YOUR GOAL. Pull every line containing "middle" from the listing.

PROVIDED ENTRIES.
--- START ---
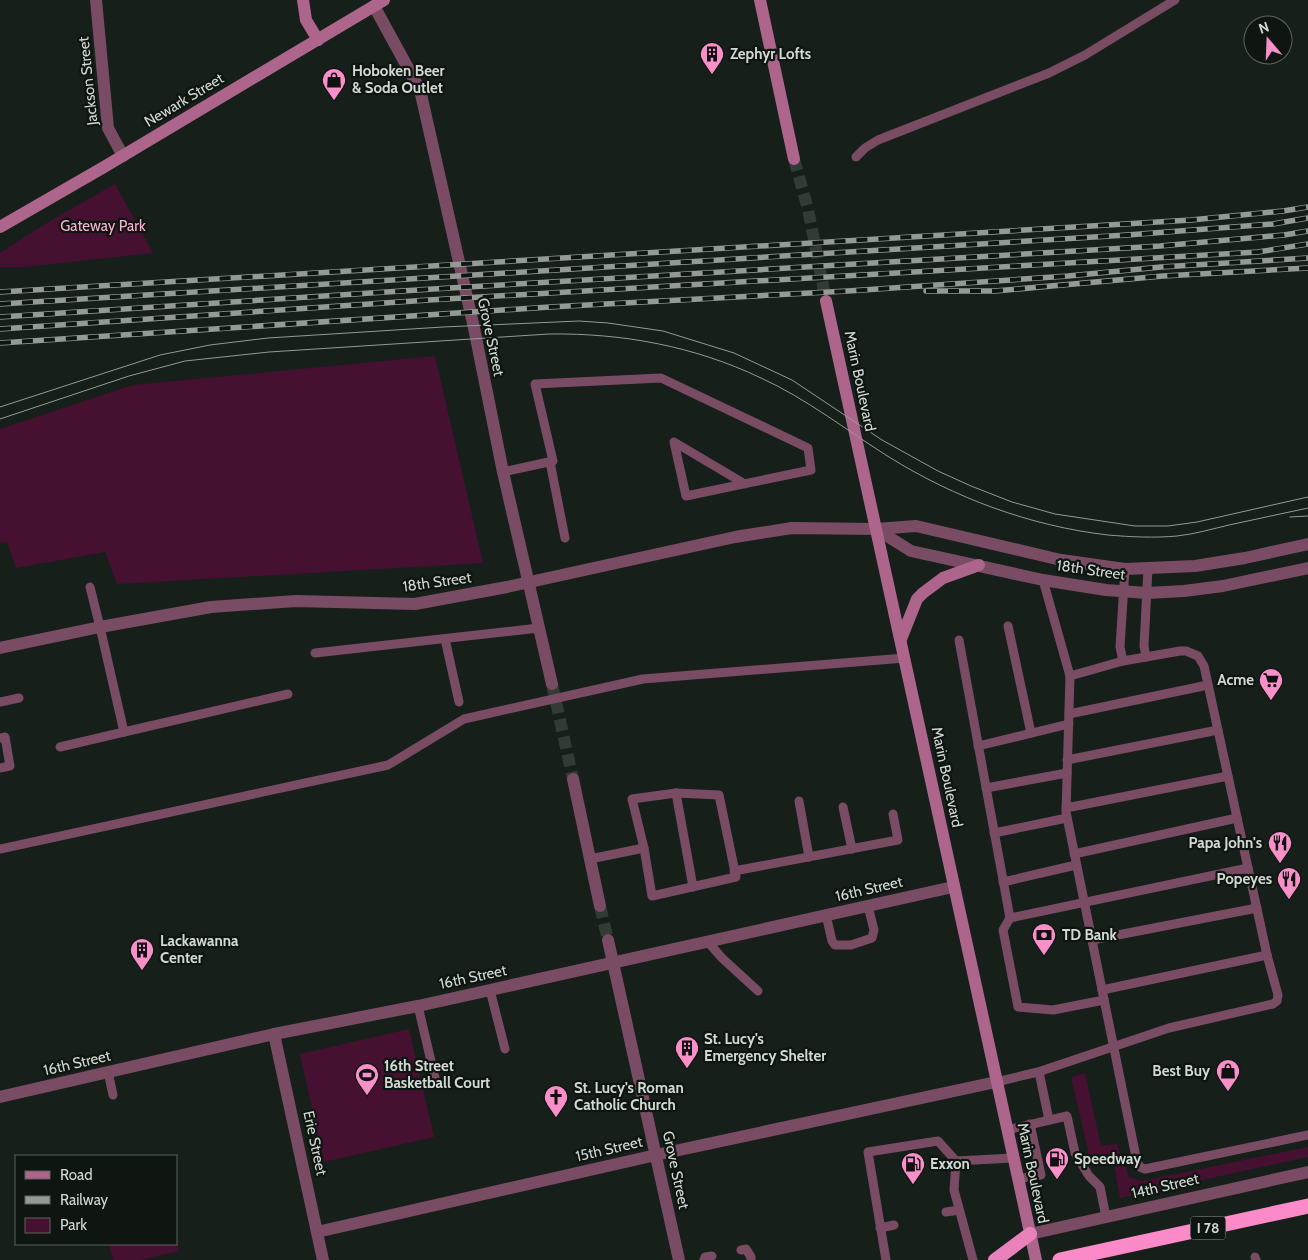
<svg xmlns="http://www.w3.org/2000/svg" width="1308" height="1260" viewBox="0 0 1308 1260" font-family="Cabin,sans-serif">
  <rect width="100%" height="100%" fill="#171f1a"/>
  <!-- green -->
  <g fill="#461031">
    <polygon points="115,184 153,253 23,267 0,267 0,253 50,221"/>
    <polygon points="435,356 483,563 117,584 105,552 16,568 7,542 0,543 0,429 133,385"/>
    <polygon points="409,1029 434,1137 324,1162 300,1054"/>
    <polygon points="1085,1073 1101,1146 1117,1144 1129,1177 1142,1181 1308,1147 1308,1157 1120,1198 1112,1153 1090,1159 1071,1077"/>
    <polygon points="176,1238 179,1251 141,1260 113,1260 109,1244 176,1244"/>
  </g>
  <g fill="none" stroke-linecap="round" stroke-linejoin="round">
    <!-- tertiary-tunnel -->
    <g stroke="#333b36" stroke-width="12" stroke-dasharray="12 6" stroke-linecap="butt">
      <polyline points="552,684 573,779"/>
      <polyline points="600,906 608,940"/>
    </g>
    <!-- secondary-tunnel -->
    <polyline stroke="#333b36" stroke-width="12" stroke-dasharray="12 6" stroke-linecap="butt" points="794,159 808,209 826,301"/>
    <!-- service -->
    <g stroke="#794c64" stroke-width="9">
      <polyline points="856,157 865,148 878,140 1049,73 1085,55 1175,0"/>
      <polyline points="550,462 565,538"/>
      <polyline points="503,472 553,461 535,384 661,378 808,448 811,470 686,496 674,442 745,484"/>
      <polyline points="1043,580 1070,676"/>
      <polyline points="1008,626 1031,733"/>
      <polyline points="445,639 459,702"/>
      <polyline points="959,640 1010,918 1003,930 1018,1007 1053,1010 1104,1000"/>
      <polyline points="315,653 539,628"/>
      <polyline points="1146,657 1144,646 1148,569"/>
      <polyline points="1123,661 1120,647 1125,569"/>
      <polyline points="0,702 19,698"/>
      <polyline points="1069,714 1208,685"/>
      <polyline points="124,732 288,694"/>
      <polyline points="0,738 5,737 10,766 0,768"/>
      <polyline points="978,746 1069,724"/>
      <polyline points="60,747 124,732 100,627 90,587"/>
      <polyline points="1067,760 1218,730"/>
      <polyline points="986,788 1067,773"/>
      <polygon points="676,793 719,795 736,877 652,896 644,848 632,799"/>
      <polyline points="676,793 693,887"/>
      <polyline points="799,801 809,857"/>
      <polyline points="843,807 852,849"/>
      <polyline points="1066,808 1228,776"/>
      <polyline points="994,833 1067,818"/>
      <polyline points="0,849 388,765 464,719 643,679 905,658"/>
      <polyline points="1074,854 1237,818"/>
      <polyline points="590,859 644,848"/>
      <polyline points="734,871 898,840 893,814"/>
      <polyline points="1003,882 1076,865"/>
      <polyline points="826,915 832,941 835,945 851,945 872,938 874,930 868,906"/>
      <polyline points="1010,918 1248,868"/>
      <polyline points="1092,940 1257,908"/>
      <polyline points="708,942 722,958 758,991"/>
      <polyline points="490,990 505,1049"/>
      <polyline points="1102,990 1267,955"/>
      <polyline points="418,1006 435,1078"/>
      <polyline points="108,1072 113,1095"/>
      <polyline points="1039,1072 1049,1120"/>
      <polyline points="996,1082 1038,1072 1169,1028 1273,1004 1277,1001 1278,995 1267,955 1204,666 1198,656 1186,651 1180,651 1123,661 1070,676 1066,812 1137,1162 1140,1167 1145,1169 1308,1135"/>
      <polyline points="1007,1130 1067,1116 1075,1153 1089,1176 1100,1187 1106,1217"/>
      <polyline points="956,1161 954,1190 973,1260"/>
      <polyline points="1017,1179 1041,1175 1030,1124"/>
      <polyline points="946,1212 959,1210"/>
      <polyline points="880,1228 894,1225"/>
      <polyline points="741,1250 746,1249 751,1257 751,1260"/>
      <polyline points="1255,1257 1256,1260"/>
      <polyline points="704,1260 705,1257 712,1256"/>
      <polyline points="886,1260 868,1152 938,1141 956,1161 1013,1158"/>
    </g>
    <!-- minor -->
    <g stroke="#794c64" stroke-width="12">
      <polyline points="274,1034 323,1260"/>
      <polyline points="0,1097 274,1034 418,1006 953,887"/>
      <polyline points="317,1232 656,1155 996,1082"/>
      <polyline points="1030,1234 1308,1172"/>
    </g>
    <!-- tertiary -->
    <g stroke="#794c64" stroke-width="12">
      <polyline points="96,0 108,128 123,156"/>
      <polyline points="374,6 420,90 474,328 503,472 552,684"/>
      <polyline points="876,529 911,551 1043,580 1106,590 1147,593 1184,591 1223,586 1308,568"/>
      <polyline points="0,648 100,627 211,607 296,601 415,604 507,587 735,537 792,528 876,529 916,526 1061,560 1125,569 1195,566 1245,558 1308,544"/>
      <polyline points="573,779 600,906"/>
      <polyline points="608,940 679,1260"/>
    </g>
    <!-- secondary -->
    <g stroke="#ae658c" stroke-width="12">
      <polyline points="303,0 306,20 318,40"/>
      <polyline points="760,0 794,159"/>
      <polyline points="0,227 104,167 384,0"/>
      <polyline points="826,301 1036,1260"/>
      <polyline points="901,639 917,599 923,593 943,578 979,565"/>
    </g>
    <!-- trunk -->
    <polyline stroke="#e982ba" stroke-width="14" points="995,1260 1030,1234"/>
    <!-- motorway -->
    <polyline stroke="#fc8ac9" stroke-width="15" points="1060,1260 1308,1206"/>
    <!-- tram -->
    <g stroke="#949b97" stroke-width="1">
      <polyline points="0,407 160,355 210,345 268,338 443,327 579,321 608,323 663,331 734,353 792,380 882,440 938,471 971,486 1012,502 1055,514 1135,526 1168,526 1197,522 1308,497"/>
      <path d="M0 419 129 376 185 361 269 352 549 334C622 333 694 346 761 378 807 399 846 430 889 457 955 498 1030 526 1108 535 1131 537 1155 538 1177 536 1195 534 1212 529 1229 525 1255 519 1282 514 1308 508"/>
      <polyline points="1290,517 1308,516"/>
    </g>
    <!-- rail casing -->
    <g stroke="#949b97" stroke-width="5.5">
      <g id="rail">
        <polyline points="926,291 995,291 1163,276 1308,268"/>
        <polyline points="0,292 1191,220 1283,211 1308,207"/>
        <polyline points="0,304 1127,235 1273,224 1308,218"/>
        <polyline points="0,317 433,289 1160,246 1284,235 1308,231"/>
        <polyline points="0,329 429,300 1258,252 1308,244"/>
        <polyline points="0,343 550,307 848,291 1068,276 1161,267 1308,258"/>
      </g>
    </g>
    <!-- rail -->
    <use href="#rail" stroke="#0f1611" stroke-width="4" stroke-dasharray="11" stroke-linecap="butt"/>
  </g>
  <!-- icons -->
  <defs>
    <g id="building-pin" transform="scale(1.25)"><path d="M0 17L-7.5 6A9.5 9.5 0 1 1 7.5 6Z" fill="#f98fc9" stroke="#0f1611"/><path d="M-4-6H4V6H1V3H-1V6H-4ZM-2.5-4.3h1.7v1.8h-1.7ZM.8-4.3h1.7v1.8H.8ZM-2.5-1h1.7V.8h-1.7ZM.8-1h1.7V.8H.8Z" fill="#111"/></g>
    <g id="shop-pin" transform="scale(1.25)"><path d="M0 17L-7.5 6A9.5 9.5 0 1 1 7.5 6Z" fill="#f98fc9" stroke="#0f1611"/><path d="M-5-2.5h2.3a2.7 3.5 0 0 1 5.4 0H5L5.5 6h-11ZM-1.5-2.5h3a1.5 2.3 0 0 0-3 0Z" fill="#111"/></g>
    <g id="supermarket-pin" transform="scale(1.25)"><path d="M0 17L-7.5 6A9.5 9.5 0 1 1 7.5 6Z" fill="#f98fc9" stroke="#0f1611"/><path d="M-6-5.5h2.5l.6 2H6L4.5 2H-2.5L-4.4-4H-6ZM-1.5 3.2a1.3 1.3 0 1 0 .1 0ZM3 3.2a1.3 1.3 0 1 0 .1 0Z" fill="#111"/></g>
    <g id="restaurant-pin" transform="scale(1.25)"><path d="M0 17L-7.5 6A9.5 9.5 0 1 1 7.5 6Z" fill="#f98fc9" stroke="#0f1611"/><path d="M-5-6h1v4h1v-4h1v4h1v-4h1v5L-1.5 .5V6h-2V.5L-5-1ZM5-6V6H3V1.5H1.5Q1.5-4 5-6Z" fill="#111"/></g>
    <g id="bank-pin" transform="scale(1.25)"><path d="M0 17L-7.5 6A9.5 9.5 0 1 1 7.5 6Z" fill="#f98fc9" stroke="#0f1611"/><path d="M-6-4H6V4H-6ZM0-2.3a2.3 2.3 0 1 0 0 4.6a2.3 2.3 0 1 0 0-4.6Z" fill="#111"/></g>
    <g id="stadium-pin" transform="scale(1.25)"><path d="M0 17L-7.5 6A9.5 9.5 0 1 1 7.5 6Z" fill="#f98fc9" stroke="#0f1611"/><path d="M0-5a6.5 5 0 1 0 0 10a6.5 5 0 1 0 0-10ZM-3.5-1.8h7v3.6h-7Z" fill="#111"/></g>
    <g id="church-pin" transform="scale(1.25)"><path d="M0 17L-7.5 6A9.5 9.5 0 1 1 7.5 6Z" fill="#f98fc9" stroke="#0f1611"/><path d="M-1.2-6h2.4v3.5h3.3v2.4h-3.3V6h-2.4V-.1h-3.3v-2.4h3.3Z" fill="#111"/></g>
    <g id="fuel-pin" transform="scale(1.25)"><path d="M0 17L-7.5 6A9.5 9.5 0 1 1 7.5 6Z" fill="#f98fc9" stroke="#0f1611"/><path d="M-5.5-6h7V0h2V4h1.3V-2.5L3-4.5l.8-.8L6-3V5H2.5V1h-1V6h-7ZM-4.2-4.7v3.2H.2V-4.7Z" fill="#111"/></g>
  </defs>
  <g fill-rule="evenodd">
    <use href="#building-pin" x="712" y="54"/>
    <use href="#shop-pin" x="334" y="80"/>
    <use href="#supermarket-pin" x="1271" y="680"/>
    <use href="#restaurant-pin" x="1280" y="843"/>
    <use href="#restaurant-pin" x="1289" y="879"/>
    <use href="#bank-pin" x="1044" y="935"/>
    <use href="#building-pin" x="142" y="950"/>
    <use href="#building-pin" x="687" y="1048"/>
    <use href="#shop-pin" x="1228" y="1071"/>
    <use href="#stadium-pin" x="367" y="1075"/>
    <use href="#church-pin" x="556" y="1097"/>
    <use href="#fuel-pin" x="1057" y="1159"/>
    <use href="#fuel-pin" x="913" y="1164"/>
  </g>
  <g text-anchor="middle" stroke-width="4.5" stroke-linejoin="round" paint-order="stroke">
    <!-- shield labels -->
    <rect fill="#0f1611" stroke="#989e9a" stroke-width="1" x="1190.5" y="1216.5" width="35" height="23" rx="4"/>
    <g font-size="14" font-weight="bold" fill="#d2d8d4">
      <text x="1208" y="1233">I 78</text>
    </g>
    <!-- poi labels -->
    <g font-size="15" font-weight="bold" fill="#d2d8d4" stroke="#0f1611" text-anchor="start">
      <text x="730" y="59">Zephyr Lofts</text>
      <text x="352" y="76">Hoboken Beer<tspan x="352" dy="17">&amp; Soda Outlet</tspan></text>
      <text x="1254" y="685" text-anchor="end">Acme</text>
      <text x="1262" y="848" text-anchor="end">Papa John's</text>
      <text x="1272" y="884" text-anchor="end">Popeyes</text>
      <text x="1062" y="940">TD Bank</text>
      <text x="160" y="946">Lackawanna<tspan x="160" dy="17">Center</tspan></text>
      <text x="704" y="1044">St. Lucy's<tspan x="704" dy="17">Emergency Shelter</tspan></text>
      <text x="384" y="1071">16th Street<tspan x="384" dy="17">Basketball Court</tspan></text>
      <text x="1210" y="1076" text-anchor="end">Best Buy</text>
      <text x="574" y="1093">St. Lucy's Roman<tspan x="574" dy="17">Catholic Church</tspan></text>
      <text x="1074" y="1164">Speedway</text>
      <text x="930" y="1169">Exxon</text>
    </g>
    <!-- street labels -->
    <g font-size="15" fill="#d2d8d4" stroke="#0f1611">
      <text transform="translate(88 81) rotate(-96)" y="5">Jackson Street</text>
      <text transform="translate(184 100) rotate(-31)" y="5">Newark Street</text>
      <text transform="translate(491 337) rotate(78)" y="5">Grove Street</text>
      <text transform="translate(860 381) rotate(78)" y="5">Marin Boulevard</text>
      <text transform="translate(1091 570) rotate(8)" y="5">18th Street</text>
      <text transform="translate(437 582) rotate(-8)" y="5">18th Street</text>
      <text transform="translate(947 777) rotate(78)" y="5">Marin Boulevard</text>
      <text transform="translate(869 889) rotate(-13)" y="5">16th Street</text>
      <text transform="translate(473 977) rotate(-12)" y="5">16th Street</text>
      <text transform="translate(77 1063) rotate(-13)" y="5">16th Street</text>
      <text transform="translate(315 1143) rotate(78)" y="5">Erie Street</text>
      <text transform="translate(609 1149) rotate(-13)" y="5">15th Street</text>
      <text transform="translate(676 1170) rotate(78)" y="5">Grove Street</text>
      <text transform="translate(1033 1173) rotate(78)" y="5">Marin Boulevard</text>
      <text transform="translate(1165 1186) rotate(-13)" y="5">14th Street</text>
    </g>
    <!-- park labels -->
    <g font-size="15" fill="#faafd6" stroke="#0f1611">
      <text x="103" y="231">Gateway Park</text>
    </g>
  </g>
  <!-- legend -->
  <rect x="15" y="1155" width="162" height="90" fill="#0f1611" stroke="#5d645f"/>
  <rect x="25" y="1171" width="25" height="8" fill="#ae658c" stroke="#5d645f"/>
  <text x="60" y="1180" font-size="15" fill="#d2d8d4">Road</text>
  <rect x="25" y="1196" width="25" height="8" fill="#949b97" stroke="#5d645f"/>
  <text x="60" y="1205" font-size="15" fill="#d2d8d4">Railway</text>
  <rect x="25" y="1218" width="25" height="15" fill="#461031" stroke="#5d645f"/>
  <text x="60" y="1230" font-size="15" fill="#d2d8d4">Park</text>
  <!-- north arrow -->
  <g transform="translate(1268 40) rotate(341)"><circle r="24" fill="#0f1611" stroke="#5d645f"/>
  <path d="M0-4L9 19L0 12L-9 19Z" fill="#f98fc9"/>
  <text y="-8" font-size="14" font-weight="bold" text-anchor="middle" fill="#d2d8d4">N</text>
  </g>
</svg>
--- END ---
WRITTEN SOLUTION.
  <g text-anchor="middle" stroke-width="4.5" stroke-linejoin="round" paint-order="stroke">
  <text y="-8" font-size="14" font-weight="bold" text-anchor="middle" fill="#d2d8d4">N</text>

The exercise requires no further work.